Bigot taught watercolor painting at the Imperial Japanese Army Academy for 2 years, and sold illustrations to Japanese newspapers. During this time he also published his well-known illustrated book Croquis japonais (Japanese Sketches).
After his government job at the Academy expired, Bigot became a French language teacher while continuing to work as an artist. In 1887 (Meiji 20), Bigot started publishing the satirical weekly Tobae, especially famous for its ridicule of Japanese politicians.
When the First Sino-Japanese War (1894-1895) broke out in 1894 (Meiji 27), Bigot followed the Imperial Japanese military to Korea where he covered the war situation at the front. His work of this period shows a side of the war that was hardly covered by journalists.
Bigot married a former geisha in 1895 (Meiji 28), but he decided to divorce her and return to France after the end of extraterritoriality in Japan in 1899 (Meiji 32).

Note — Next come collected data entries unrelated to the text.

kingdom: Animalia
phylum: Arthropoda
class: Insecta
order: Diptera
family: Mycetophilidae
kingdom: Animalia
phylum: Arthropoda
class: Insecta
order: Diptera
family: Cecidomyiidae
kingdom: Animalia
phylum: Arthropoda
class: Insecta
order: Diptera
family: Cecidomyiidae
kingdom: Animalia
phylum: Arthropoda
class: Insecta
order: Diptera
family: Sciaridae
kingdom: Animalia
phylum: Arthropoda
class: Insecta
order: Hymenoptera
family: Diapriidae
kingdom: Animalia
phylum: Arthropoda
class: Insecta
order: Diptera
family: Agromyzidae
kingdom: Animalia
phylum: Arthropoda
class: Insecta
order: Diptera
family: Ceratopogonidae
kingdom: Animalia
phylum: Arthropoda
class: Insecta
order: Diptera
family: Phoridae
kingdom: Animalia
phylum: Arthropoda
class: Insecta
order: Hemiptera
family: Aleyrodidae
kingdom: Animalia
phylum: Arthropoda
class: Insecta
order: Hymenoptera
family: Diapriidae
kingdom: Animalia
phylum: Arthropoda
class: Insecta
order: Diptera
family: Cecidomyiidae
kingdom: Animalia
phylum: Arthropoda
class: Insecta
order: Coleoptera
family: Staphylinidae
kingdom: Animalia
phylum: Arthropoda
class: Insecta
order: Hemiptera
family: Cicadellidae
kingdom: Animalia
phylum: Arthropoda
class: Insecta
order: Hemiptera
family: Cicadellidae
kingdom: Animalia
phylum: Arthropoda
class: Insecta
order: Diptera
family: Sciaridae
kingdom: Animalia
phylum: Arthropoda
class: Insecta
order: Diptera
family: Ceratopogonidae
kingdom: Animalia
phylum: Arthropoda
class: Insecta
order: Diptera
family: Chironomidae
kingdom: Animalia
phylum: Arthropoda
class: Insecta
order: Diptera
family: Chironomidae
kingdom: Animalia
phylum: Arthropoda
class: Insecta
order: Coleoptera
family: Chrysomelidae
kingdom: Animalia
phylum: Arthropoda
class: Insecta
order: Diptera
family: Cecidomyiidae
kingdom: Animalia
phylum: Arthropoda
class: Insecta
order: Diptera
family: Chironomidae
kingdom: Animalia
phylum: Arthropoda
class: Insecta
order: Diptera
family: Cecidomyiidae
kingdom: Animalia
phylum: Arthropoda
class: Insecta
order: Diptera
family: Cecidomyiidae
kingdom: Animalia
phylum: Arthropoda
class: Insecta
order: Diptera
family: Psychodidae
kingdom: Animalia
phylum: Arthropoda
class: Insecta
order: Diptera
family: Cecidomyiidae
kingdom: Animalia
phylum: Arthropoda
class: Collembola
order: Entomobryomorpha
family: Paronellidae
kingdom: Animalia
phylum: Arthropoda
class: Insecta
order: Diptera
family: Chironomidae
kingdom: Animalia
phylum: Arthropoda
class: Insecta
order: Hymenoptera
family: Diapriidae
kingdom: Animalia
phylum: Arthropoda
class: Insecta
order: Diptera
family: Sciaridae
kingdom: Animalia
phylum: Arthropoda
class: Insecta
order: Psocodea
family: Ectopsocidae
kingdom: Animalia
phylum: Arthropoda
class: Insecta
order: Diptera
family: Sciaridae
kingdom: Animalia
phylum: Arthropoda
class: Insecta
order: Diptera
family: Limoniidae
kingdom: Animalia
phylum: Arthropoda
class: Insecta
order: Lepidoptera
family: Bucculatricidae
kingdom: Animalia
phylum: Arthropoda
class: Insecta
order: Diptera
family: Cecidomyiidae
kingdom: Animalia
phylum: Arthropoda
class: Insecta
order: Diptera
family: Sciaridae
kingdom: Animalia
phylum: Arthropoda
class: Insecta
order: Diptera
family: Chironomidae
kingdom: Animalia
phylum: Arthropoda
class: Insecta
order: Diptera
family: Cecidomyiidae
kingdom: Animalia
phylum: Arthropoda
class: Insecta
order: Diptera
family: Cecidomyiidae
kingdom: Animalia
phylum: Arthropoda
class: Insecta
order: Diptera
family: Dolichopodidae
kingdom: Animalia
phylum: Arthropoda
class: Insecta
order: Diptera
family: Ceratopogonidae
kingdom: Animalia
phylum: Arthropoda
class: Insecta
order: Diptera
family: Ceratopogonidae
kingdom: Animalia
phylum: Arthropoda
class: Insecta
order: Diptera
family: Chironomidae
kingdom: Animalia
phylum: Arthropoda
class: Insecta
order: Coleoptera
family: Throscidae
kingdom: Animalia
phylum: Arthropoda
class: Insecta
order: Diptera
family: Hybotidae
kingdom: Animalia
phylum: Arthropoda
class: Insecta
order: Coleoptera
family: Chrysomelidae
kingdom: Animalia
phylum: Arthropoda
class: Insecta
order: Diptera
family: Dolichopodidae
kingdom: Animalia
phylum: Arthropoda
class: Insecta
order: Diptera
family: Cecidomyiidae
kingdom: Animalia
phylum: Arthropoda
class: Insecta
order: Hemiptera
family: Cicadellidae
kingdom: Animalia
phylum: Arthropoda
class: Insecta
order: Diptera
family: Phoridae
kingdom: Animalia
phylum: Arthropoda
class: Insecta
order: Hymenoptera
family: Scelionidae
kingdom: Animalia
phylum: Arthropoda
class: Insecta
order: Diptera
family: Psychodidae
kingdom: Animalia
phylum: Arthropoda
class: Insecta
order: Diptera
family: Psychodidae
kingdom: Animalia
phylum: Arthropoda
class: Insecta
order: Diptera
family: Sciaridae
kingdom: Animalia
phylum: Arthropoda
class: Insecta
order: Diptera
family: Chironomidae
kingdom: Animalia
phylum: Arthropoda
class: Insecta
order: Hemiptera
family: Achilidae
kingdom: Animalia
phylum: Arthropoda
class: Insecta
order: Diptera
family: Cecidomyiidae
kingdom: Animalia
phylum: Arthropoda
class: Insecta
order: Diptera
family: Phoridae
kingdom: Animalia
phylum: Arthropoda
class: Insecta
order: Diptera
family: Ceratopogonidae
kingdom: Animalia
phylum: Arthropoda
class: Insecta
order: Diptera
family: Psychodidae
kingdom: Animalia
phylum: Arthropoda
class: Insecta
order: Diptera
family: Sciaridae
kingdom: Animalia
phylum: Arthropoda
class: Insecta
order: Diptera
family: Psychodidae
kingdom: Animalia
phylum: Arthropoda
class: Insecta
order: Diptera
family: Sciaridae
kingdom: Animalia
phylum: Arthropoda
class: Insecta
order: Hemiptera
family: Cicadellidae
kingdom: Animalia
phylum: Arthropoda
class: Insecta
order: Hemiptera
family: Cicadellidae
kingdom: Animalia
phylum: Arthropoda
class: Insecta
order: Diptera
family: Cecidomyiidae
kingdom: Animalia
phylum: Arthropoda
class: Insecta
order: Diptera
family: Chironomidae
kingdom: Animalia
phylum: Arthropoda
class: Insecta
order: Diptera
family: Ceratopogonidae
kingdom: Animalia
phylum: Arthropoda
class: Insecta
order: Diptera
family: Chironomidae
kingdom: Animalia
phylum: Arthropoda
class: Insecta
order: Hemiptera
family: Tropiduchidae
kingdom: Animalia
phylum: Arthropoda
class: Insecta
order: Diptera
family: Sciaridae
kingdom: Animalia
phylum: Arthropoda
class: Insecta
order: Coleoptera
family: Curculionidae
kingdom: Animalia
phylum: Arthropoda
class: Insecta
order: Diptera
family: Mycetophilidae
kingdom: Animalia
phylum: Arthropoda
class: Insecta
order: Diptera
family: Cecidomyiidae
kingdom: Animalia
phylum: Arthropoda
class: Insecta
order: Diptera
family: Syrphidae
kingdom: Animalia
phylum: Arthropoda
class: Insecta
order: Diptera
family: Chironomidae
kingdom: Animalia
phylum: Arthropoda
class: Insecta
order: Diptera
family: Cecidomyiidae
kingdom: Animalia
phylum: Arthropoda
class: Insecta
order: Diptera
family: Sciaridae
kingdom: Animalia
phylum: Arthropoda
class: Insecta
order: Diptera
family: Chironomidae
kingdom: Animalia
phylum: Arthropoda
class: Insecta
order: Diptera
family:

He took his son with him and remarried in France where he worked for Le Chat Noir and other French magazines and newspapers. During the Russo-Japanese War (1904-1905) he chronicled the conflict in weekly French newspaper L’Illustration. He also created a series of satirical postcards.

Bigot’s work in Japan covered a wide range using a variety of media, from water colors, to oil, to lithographs and beyond. He produced limited edition books featuring etchings, mass marketed works in lithograph form, oil paintings, and illustrations for over 100 different periodicals.